Therefore it is true that Bob can receive a complete copy of file that is shared by swarm because a peer-to-peer connection depends upon how many peers present and as long as there are enough number of peers, Bob can receive data.

b. Bob further claims that he can further make his “free-riding” more efficient by using a collection of multiple computers (with distinct IP addresses) in the computer lab in his department. How can he do that?

Sol:
The peer-to-peer connection consists of multiple computers with distinct IP addresses which act as peers and each PC can act as a client or server at any point of time depending upon the resource to be shared.
So, Bob can run a client on each machine, and allow each computer to “free-ride” the torrent so that he can get the required files.

Chapter 3

Problem-14:

Consider a reliable data transfer protocol that uses only negative acknowledgments.
Suppose the sender sends data only infrequently. Would a NAK-only protocol be preferable to a protocol that uses ACKs? Why?

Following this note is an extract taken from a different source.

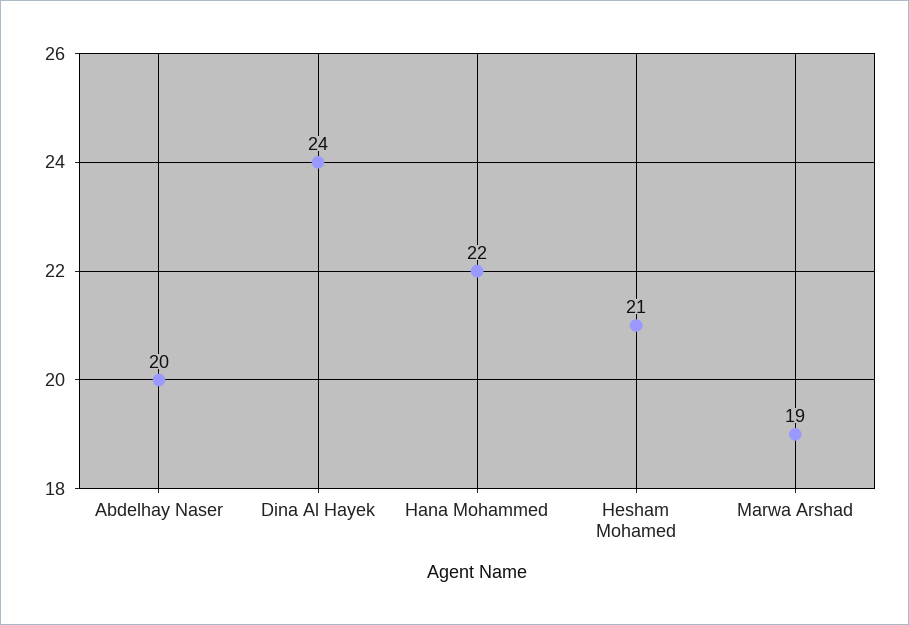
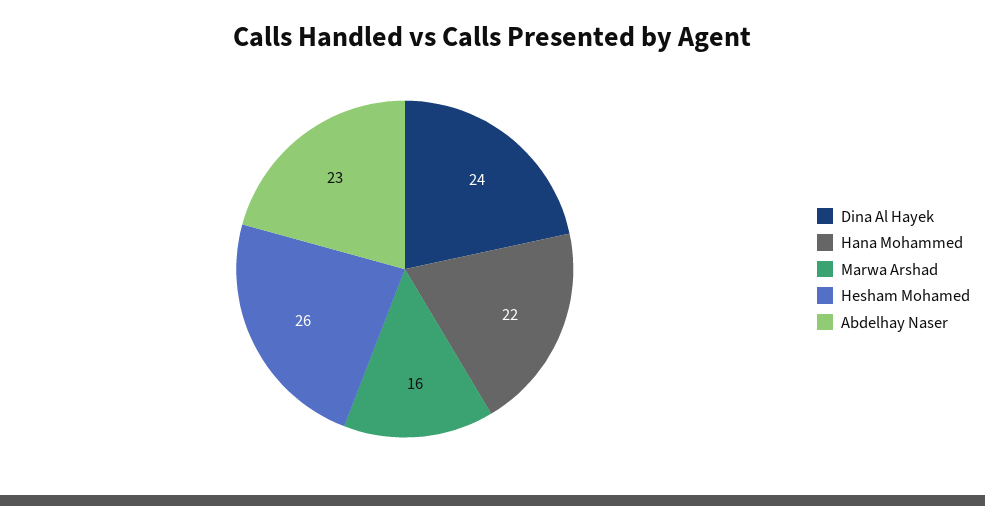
Abdelhay Naser: 20 -> 23
Hesham Mohamed: 21 -> 26
Marwa Arshad: 19 -> 16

Now suppose the sender has a lot of data to send and the end-to-end connection experiences few losses. In this second case, would a NAK-only protocol be preferable to a protocol that uses ACKs? Why?

Sol:

For the first case where data is sent infrequently, a NAK-only protocol would not be preferable to a protocol that uses ACK’s.

NAK and ACK are negative and positive acknowledgments sent in communication protocols to indicate the status of message delivery. NAK is sent when there is loss of a packet due to error or delay of message or packet.
Consider a packet p sent by sender to receiver. In a NAK-only protocol, the loss of packet p cannot be realized until packet p+1 is correctly received. The loss of packet p can be realized when packets p-1 and p+1 are received at the receiver’s side correctly. So when there is loss of packet x due to delay or some error, a NAK is sent for retransmission where it takes lot of time to recover packet p.

The second case where the data is sent too often, a NAK-only protocol would be preferable.

As the data is sent frequently, the interval between two packets is small. Also, the error occurrence in delivery of packets is minor for such a case. Therefore, a NAK-only protocol best suits this case because it saves lot of time avoiding sending ACK’s for each and every frequently received packets.

Problem-23:

Consider the GBN and SR protocols. Suppose the sequence number space is of size k. What is the largest allowable sender window that will avoid the occurrence of problems such as that in Figure 3.27 for each of these protocols?

Solution:

In this question, we are supposed to sort out the sequence number space, such that it should be large enough to fit the entire receiver and the sender window without any overlapping condition. The condition is that from figure 3.27 we have to avoid the leading edge of the receiver’s window wrapped around the sequence number space overlap with the trailing edge of the sender’s window.

Here,
Leading edge: One with “highest” sequence number.
Trailing edge: One with “lowest” sequence number.
W = Size of window.

So, we should determine the large range of sequence number that can be covered by both sender and receiver window.

Assuming that receiver is waiting for packet T which has the lowest sequence number. In this case,
Window range = [T, T+w-1].
Before this, the receiver has received packets T-1 and w-1 and if the acknowledgments have not yet been received by the sender, then the values [m-w, m-1] may still be extending back. In this case, if no ACK’s have been received by the sender,
Senders window = [T-w, T-1].
Therefore, the trailing and leading edges of the sender’s and receiver’s window = T-w and T+w-1.

So, to avoid the overlapping condition of leading edge and trailing edges of sender’s and receiver’s window, the sequence number space must be large enough to accommodate sequence numbers which is twice the size of w (2w).

Problem-33:

In Section 3.5.3, we discussed TCP’s estimation of RTT. Why do you think TCP avoids measuring the SampleRTT for retransmitted segments?

Sol:

If TCP doesn’t avoid measuring the SampleRTT for retransmitted packets, an incorrect value of SampleRTT would be obtained. This is due to miss assumption of the acknowledgement received on the sender side.
Consider a case when a sender sends packet M and this is delayed due to some error. The source again sends the copy of same file with other packet P. Now packet p is the retransmitted packet and source calculates SampleRTT for packet P. After this, if an acknowledgement for the first packet M arrives, the source will mistakenly assumes that it is ACK of packet P and starts calculating the value of SampleRTT which is the incorrect value.
Therefore, it is better to avoid considering the retransmitted packets for calculating sampleRTT.